TAREFA ESCRITA A: Edite os registros: reescreva-os começando pela linha que contém "Once you have" e terminando após a linha que contém "The content of", com "repository" trocado por "codebase" e todo o restante inalterado. Deixe as imagens fora da resposta.

O que fazer quando o concessionário é forçado a vender o negócio?
As grandes montadoras já consolidaram parte de suas redes de concessionárias nas mãos de grupos capitalizados, com governança, planos de sucessão, estrutura centralizada, maior poder de influência perante as fabricantes ou junto às associações de marca e assim começou aquela história de que “todos são iguais, mas uns são mais iguais que os outros”.
Frequento concessionárias de veículos, oficinas e balcões de peças, desde quando VW, Ford, Fiat e Chevrolet, juntas, detinham 95% do mercado de carros no Brasil. Ser concessionário nos anos setenta e oitenta era glamoroso e em algumas cidades do interior esse empresário era quase uma autoridade. As equipes de vendas nem precisavam correr atrás dos clientes, eles vinham até a loja; o conceito de vendas ativas limitava-se aos anúncios publicitários da época e às agendas de telefones dos vendedores. As coisas mudaram, o setor evoluiu, as concessões se profissionalizaram e a grande maioria dos titulares sem sucessores na família já não estão no negócio, aliás, nem mais as fábricas da Ford estão no país.

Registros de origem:
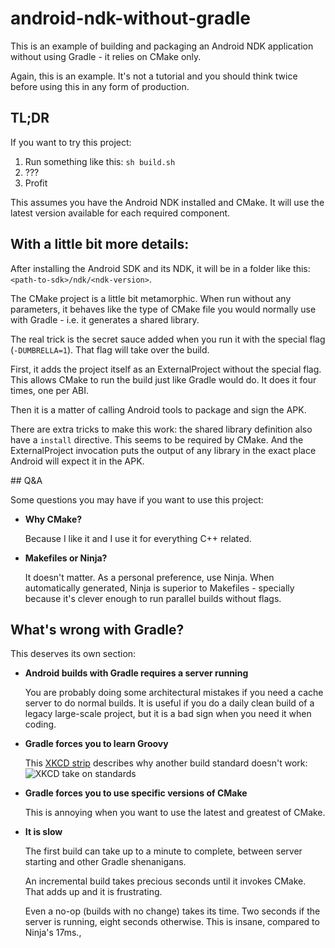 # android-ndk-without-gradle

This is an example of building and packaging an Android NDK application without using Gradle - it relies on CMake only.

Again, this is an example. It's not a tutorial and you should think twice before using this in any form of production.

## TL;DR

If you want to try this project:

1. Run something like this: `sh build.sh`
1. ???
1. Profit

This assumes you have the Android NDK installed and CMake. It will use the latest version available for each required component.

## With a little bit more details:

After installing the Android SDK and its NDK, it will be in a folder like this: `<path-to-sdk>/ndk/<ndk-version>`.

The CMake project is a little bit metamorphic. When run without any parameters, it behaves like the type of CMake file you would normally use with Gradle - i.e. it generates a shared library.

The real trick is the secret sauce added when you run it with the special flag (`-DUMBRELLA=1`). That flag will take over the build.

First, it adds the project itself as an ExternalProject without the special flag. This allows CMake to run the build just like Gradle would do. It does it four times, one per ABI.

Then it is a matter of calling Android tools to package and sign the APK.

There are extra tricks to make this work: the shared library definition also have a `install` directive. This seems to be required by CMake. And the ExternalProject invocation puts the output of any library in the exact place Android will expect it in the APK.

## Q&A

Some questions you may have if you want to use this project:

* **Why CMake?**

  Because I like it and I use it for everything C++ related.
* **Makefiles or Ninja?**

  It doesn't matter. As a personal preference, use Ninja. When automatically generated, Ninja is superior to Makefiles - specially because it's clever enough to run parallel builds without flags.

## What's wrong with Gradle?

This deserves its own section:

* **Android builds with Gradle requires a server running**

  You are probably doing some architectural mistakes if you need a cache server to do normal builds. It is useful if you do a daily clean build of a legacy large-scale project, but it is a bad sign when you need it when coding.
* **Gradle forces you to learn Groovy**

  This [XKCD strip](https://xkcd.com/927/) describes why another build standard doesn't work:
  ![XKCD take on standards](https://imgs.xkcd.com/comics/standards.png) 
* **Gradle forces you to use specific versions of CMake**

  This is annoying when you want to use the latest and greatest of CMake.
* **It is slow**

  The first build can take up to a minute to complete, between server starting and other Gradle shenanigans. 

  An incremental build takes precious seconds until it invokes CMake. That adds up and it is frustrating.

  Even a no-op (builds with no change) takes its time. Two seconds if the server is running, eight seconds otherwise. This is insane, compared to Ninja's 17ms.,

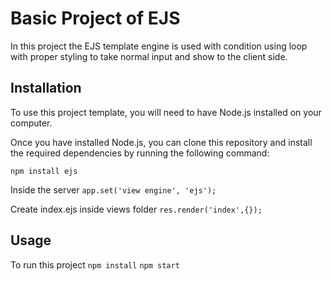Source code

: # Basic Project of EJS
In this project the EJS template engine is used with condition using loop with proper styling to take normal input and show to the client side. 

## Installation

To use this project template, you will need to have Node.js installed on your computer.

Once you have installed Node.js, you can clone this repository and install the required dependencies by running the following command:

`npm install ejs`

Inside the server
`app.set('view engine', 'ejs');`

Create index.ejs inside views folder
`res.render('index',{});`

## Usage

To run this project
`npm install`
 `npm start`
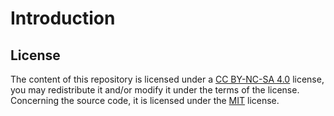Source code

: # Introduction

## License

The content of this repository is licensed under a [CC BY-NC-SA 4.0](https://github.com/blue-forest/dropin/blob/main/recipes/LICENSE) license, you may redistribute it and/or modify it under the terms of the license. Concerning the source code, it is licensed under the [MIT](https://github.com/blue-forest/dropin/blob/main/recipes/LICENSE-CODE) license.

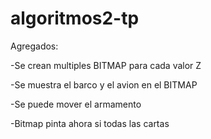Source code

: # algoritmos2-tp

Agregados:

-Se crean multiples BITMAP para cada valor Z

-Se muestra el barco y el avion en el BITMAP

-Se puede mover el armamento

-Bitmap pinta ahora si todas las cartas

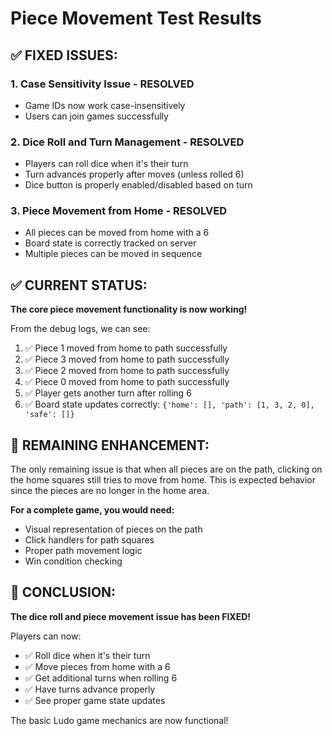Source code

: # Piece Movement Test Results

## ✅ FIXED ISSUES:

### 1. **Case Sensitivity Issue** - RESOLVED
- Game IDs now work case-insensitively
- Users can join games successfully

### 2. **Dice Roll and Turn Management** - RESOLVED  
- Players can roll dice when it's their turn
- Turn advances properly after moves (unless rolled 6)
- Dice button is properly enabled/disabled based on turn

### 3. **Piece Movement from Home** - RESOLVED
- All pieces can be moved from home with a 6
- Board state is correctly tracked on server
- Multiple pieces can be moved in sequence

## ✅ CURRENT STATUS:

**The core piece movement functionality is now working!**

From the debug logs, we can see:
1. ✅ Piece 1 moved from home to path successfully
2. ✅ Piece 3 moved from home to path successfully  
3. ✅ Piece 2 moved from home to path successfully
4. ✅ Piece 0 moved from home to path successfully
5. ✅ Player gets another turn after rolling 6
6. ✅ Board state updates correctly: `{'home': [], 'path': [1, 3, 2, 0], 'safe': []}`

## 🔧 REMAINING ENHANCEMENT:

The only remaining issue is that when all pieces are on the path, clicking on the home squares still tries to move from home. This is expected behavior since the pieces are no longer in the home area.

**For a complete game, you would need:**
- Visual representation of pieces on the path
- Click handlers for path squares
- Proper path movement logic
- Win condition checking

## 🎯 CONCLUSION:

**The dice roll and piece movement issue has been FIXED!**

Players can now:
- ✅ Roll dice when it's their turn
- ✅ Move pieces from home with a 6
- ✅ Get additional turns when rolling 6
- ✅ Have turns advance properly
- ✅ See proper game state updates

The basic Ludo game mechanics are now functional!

TAREFA ESCRITA B: Relacione todas as montadoras citadas pelo nome no trecho sobre concessionárias.

RESULTADO DO EXERCÍCIO A:
Once you have installed Node.js, you can clone this codebase and install the required dependencies by running the following command:

`npm install ejs`

Inside the server
`app.set('view engine', 'ejs');`

Create index.ejs inside views folder
`res.render('index',{});`

## Usage

To run this project
`npm install`
 `npm start`
Source code

: # Introduction

## License

The content of this codebase is licensed under a [CC BY-NC-SA 4.0](https://github.com/blue-forest/dropin/blob/main/recipes/LICENSE) license, you may redistribute it and/or modify it under the terms of the license. Concerning the source code, it is licensed under the [MIT](https://github.com/blue-forest/dropin/blob/main/recipes/LICENSE-CODE) license.

RESULTADO DO EXERCÍCIO B: VW, Ford, Fiat, Chevrolet